WORK INSTRUCTION: Reproduce the entire listing below word for word, omitting the pictures.

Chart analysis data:
<<<<
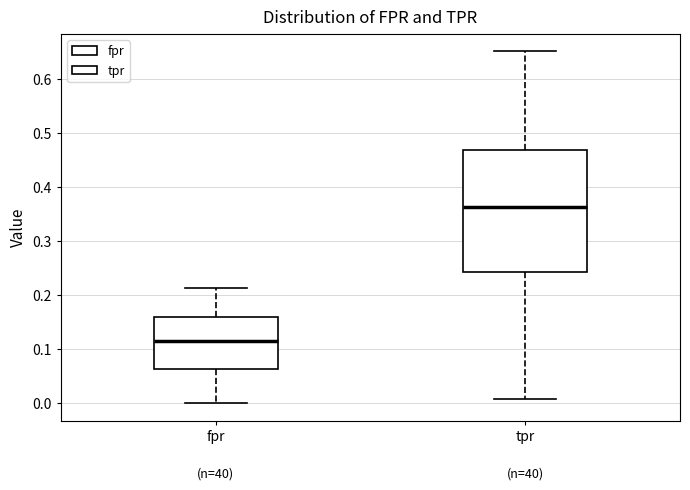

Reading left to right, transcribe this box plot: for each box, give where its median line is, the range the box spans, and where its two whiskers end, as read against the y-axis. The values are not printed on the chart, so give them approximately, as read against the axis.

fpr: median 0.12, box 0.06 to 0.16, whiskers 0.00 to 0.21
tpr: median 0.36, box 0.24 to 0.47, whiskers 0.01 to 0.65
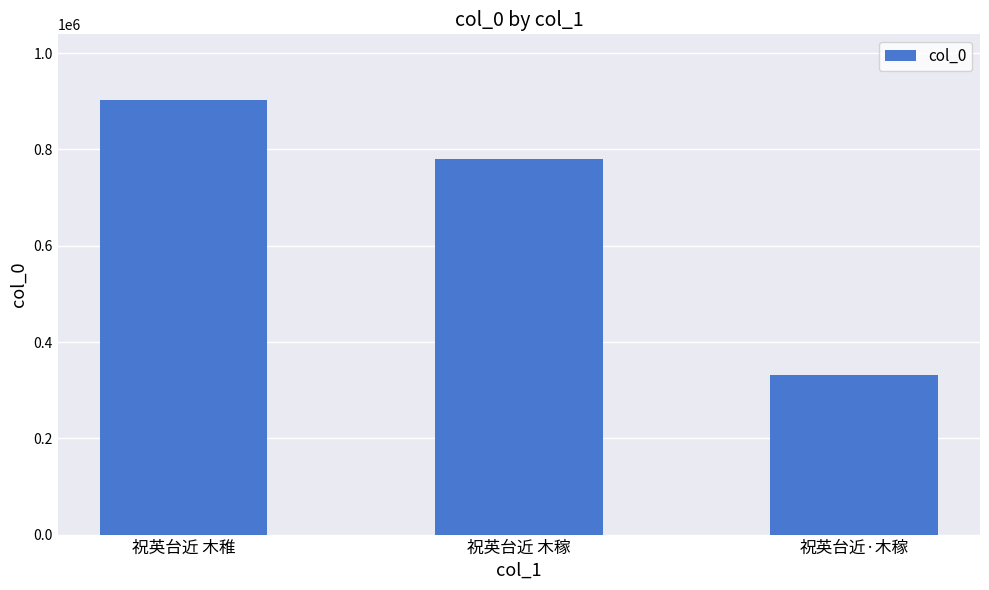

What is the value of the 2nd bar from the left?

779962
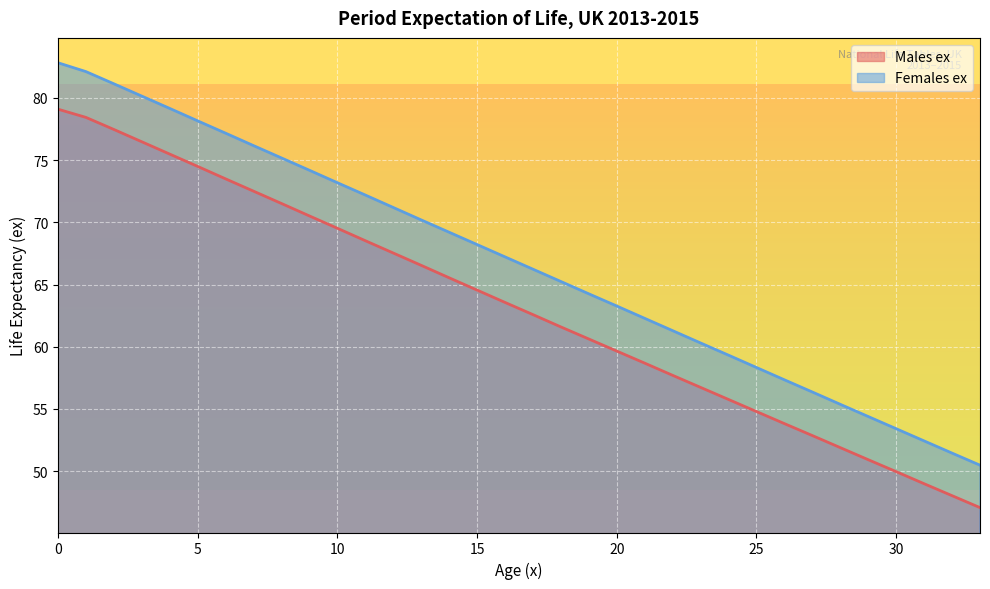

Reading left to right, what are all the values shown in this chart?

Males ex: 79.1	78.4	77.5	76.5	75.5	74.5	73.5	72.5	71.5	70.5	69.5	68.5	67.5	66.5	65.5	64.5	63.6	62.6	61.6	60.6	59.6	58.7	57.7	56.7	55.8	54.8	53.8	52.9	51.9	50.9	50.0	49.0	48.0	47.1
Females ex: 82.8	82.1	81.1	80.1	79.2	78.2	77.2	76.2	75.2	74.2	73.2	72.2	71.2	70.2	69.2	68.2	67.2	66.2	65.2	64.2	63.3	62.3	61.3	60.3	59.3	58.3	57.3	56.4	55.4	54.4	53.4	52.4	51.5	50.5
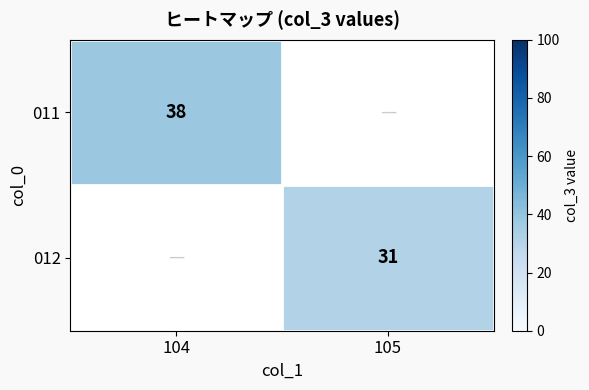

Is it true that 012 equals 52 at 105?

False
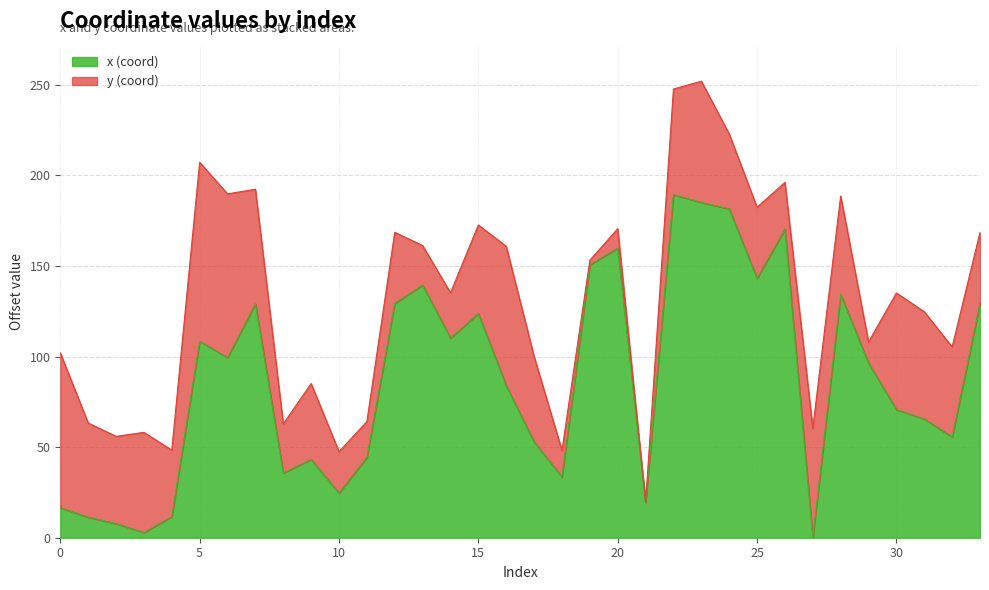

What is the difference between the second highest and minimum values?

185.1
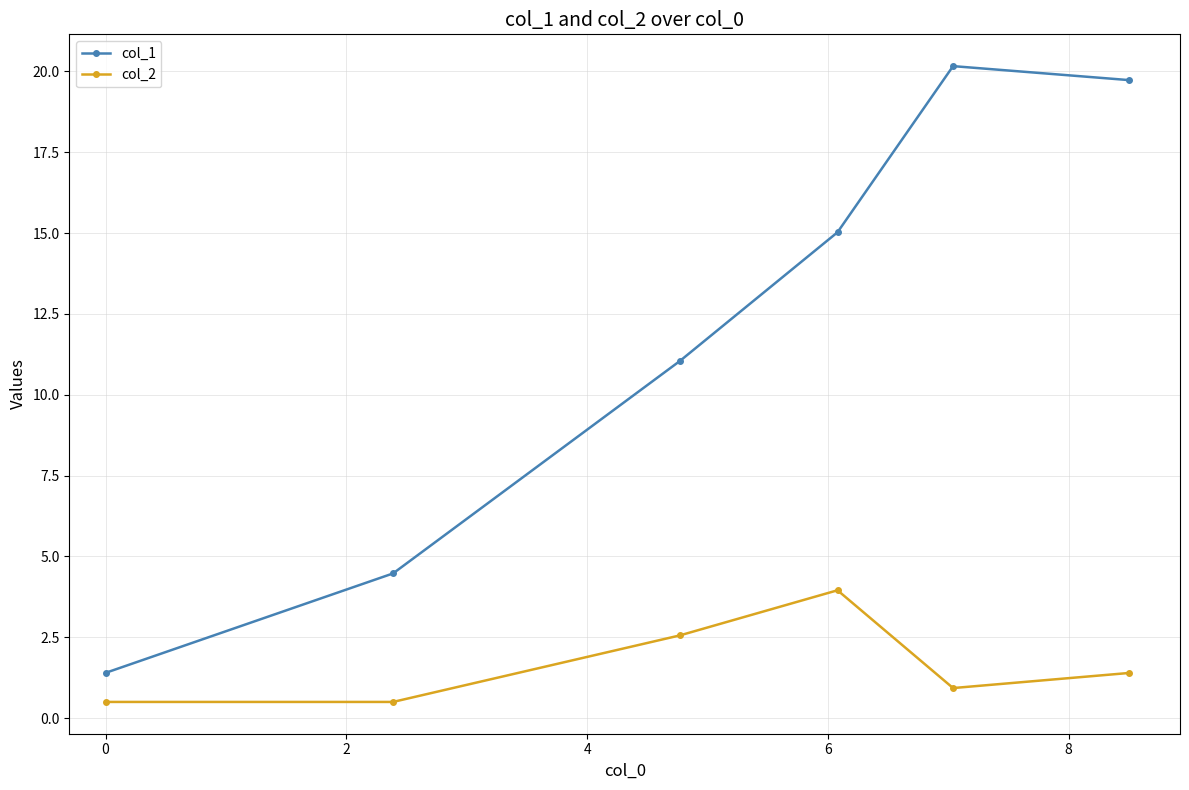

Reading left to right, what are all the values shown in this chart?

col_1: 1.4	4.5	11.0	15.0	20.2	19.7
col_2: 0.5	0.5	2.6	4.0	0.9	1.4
>>>>
RESULT OF THE TASK:
Reading left to right, transcribe this box plot: for each box, give where its median line is, the range the box spans, and where its two whiskers end, as read against the y-axis. The values are not printed on the chart, so give them approximately, as read against the axis.

fpr: median 0.12, box 0.06 to 0.16, whiskers 0.00 to 0.21
tpr: median 0.36, box 0.24 to 0.47, whiskers 0.01 to 0.65

What is the value of the 2nd bar from the left?

779962

Reading left to right, what are all the values shown in this chart?

Males ex: 79.1	78.4	77.5	76.5	75.5	74.5	73.5	72.5	71.5	70.5	69.5	68.5	67.5	66.5	65.5	64.5	63.6	62.6	61.6	60.6	59.6	58.7	57.7	56.7	55.8	54.8	53.8	52.9	51.9	50.9	50.0	49.0	48.0	47.1
Females ex: 82.8	82.1	81.1	80.1	79.2	78.2	77.2	76.2	75.2	74.2	73.2	72.2	71.2	70.2	69.2	68.2	67.2	66.2	65.2	64.2	63.3	62.3	61.3	60.3	59.3	58.3	57.3	56.4	55.4	54.4	53.4	52.4	51.5	50.5

Is it true that 012 equals 52 at 105?

False

What is the difference between the second highest and minimum values?

185.1

Reading left to right, what are all the values shown in this chart?

col_1: 1.4	4.5	11.0	15.0	20.2	19.7
col_2: 0.5	0.5	2.6	4.0	0.9	1.4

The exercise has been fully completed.